Inter-America

Northern Caribbean University to be key player in national potato-growing project

The partnership with Jamaica’s government will help save the nation $4 million on an imported crop.

Mandeville, Jamaica | Nadeen Campbell/Inter-American Division Staff

Northern Caribbean University (NCU), an institution operated by the Seventh-day Adventist Church in Jamaica, recently signed a Memorandum of Understanding with the government of Jamaica for the implementation of the in-vitro propagation of Irish potato seed program.

The MoU was signed between NCU, the Ministry of Industry Commerce Agriculture and Fisheries, the Jamaica Social Investment Fund, and the Scientific Research Council, in Kingston, on January 25.

The institutions will use NCU’s laboratory to help facilitate the production of 800,000 Irish potato tissue culture plantlets with micro tubers.

The program will be funded with more than US $141,500 during the next 12 months.

Minister of Industry, Commerce, Agriculture and Fisheries, Karl Samuda, said the initiative will drastically reduce the import bill on Irish potatoes. “This will set us on the right path as soon as possible so that we can save the US$4 million that we have to spend to import Irish potatoes.”

The project will also bring income to the university, according to Dr. Vincent Wright, Dean of the College of Natural and Applied Sciences, Allied Health and Nursing at NCU.

“This is a new program in biotechnology which will enhance our undergraduate and graduate student program and at the same time provide assistance to the farming sector both in materials and technology,” said Wright.
NCU is nationally known for its Natural and Applied Sciences, Allied Health and Nursing College’s long history of research in agriculture, nutraceuticals and other areas of research allied to applied sciences, health and nursing.

“Our lab at NCU would have needed support to execute this specialized project so the government agency therefore funded the procurement of the equipment that was needed for the labs at NCU and the two other organizations involved in the production of the potato slips,” explained Wright.

Lecturers and graduate students at NCU are actively engaged in research that has national food security implications, including a strong relationship with the Jamaican scientific and government agencies.

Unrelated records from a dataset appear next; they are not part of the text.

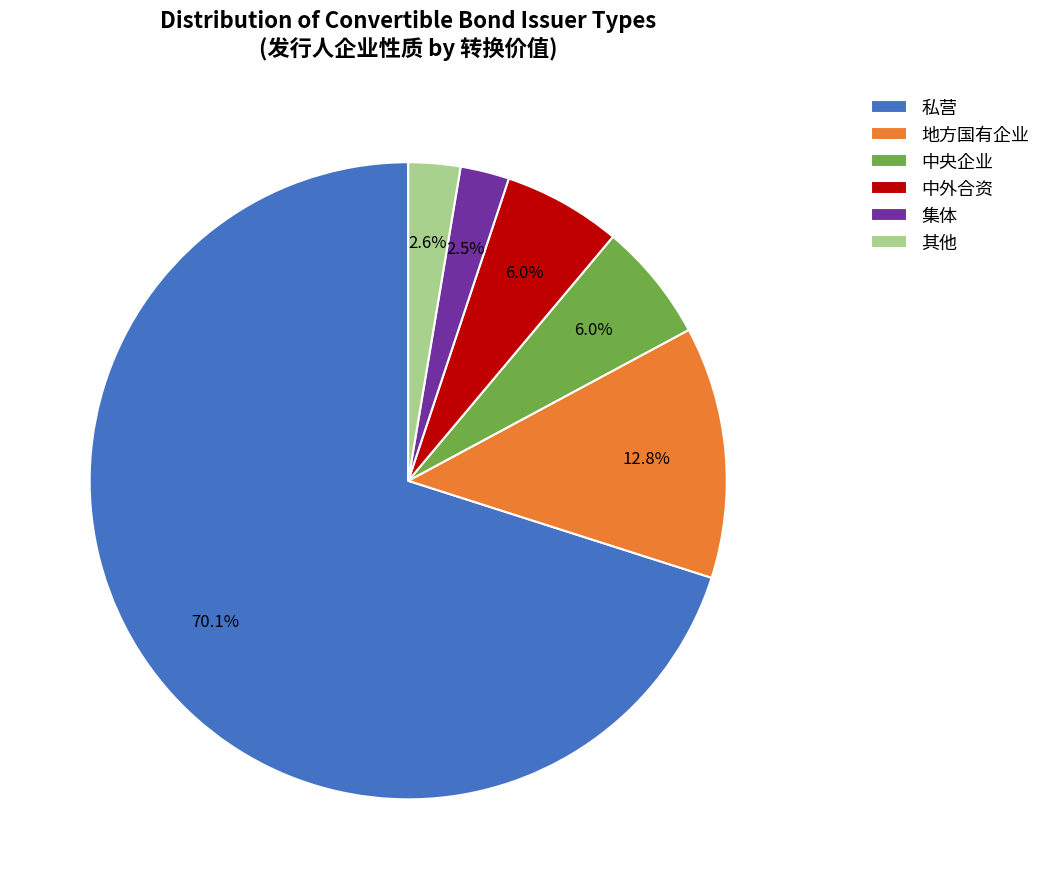

What is the ratio of the value at 中外合资 to the value at 其他?

2.3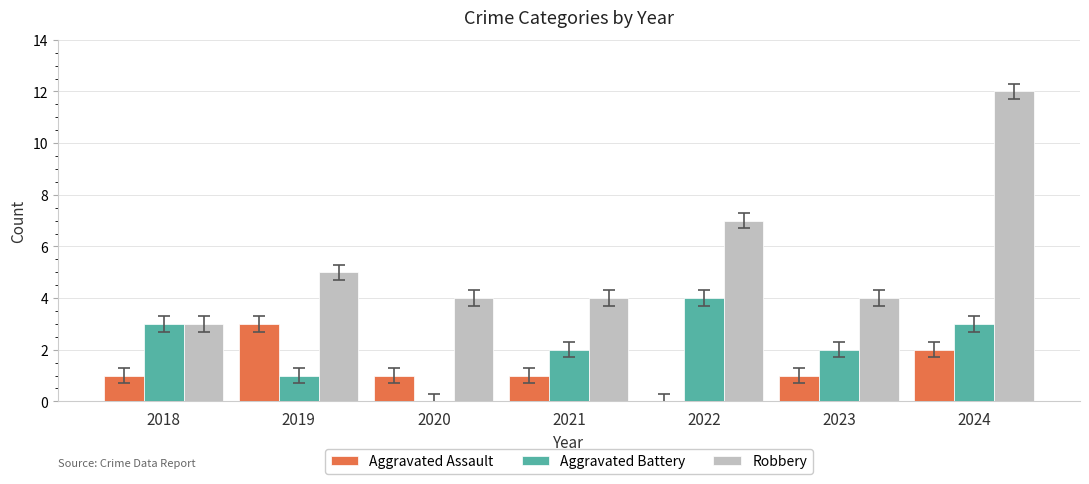

The Robbery series shows 4 at 2021. True or false?

True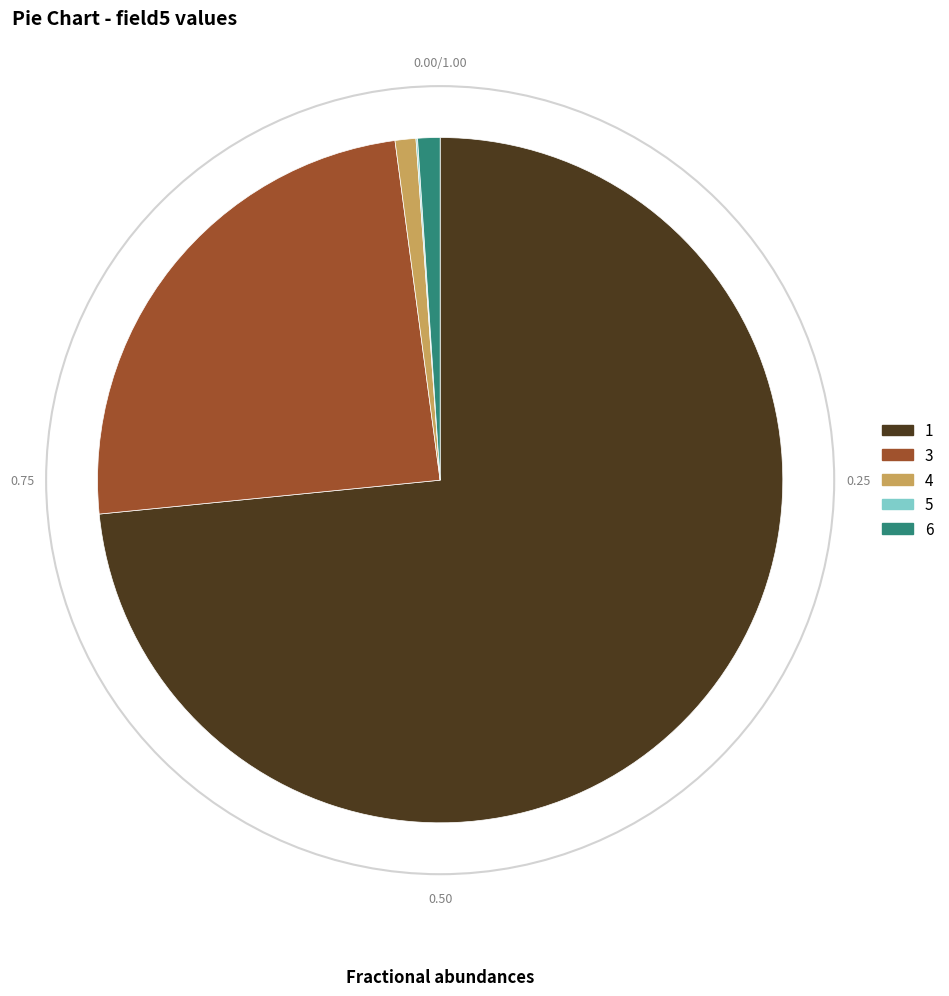

Is there a majority slice in this chart?

Yes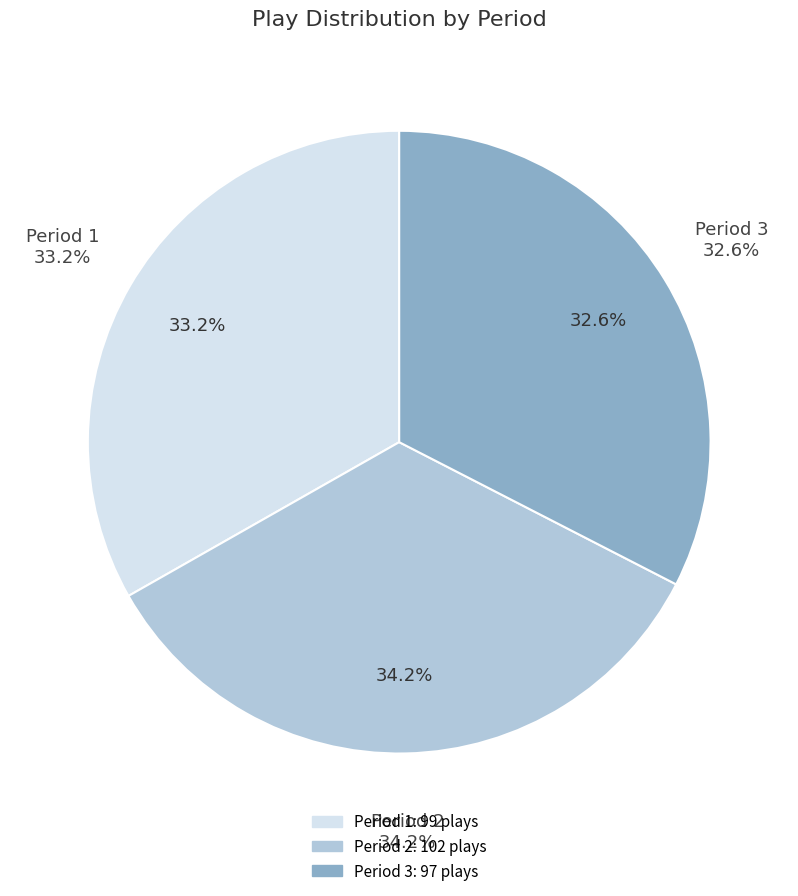

How much of the chart is everything except Period 1?

66.8%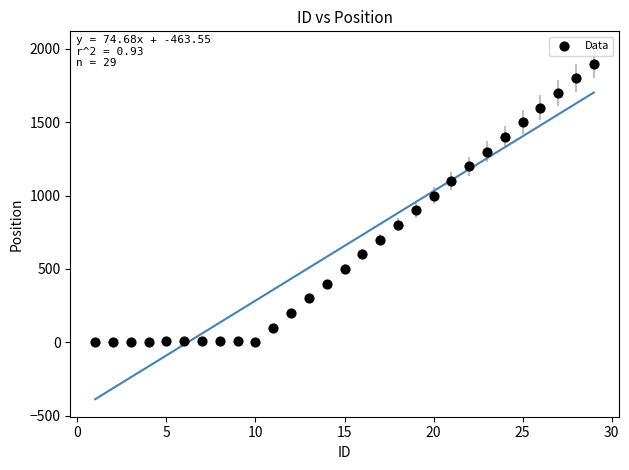

What is the range of Y values (max minus min)?

1900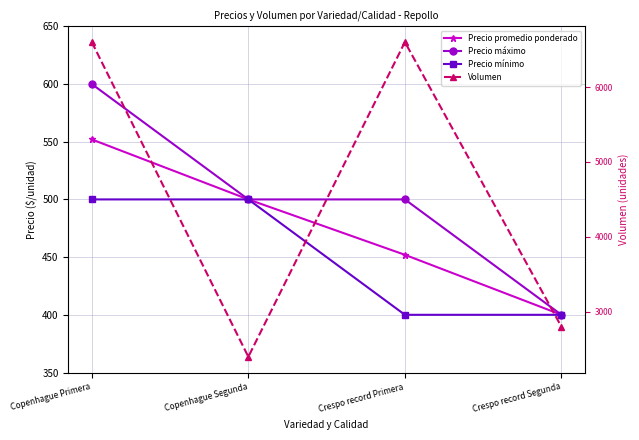

Between Crespo record Segunda and Copenhague Segunda, which is larger?

Copenhague Segunda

NCU will be responsible in producing and marketing the quota of 266,000 Irish tissue culture plantlets, promoting the seed program and transferring the in-vitro propagation technology to future stakeholders in the potato seed program in Manchester, the central region of the country.

University officials are happy that NCU is a key player in the national potato-growing project and will soon be planting on its farms in Goshen, St. Elizabeth and assisting local farmers in Manchester.